Let’s see how overweight and overuse are linked. Obesity has reached epidemic proportions, but people often do not realize that pushing your kids to overuse injuries has also reached similar epidemic proportions. Many children who struggle with being overweight are randomly thrown onto sports teams or into exercise programs and the same thing happens—they get pushed too quickly and end up with an overuse injury. These poor youngsters have now become part of not only 1, but 2 epidemic groups. It takes special guidance to respond to the challenge to help kids who are overweight slowly begin the process of adapting to exercise. With the 2 extremes on the exercise continuum, we seem to find ourselves somewhere between fat, phat, and fanatic. Balance becomes important to take advantage of the advancing progress of skill development without overloading the process during its course.
In a perfect world, obesity and overuse injuries would not exist, but because that is not the world of kids I see, awareness and knowledge of how to avoid these problems becomes your vaccination against them. In previous years, sports and obesity were words rarely seen in the same sentence. Now with the national push to combat the overweight problem, more people are turning to exercise activities and sports for help. It is very important to understand that children who are overweight do pose specific challenges physically and developmentally.

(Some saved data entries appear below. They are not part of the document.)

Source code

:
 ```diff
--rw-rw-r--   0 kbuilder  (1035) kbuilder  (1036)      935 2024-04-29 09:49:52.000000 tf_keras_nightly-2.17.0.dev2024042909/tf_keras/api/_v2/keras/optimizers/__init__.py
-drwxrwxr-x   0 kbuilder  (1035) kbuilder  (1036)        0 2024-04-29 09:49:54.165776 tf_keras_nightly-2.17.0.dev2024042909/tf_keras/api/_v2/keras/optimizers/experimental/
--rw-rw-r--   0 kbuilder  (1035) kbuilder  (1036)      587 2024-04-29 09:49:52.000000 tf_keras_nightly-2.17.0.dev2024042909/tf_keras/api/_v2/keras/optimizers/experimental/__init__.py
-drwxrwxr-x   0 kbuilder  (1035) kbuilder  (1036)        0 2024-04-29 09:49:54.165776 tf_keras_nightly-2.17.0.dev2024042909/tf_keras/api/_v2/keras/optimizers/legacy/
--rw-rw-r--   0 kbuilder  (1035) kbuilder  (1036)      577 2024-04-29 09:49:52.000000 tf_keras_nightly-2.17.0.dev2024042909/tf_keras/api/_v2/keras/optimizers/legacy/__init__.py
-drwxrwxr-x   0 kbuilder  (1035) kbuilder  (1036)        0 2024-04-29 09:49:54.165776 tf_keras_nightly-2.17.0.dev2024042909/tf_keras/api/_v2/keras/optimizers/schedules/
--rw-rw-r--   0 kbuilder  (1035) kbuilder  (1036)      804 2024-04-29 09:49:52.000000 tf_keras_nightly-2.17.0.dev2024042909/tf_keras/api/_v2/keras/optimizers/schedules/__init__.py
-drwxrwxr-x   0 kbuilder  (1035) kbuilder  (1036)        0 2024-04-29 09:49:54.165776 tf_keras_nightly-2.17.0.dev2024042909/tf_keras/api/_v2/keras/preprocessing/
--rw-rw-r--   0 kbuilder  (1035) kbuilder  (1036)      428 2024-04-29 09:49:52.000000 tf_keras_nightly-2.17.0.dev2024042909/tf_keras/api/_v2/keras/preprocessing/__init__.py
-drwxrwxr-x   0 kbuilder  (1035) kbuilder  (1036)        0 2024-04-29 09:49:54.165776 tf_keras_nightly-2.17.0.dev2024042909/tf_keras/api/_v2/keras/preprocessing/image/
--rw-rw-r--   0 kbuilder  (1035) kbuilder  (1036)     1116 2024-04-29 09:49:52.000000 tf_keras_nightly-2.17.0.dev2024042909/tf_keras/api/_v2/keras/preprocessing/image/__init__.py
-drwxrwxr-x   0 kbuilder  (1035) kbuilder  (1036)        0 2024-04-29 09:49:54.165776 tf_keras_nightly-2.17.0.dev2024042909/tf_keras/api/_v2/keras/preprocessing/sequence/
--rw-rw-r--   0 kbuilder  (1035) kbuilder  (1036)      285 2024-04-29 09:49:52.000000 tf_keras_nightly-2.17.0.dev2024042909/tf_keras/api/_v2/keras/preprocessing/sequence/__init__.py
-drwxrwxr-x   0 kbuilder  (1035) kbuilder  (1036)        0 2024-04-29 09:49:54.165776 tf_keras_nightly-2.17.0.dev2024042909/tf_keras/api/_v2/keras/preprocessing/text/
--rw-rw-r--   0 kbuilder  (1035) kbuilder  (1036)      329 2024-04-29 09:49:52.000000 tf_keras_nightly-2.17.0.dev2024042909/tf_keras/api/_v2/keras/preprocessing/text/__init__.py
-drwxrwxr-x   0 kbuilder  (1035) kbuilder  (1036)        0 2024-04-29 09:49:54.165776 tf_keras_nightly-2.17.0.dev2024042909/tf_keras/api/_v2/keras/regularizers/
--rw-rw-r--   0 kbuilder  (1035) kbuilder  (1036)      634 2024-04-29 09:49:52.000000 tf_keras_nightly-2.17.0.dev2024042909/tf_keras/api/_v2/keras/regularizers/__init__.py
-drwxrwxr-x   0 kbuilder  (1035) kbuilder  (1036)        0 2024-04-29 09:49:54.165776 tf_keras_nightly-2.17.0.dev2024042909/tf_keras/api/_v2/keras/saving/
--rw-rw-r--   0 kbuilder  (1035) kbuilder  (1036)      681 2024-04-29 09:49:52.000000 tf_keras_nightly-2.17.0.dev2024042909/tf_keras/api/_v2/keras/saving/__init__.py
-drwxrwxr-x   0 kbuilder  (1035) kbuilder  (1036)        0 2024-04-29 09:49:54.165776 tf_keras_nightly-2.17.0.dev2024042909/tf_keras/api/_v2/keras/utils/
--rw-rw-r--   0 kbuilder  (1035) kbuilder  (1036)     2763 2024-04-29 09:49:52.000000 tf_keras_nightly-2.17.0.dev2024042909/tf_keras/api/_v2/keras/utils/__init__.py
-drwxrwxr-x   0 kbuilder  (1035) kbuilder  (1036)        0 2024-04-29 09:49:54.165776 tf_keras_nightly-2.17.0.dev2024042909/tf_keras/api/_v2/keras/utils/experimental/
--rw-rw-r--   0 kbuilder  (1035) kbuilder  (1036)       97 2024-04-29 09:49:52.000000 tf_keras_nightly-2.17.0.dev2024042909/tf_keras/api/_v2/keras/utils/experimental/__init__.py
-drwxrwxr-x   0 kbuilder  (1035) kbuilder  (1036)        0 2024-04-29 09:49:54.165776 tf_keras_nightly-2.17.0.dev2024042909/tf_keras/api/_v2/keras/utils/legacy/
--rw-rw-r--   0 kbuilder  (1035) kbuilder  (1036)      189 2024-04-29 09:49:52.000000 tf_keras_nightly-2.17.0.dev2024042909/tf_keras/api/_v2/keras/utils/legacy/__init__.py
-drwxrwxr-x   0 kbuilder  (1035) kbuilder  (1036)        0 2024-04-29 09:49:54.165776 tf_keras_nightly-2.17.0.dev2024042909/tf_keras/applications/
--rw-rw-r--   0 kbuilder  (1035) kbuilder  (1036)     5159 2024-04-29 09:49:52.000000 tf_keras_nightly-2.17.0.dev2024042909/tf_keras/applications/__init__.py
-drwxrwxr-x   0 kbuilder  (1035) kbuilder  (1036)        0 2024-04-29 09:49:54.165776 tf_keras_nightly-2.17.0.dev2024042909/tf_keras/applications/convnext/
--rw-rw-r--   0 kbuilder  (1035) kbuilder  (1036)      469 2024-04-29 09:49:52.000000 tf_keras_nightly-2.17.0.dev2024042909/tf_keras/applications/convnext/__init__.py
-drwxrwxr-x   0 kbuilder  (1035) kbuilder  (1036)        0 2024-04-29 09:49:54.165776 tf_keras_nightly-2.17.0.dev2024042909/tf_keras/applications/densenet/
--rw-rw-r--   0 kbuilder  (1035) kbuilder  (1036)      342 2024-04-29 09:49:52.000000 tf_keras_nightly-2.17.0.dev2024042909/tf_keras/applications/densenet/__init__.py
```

If they start a new activity to become more active and are treated just like every other youngster in that activity, the result may be an overuse injury and a defeated attempt to learn healthy lifestyle patterns. The focus of exercise and fitness in youth who are overweight differs from adults and from other non-overweight youth, and exercise programs should reflect that difference to help prevent a negative outcome and produce a positive experience.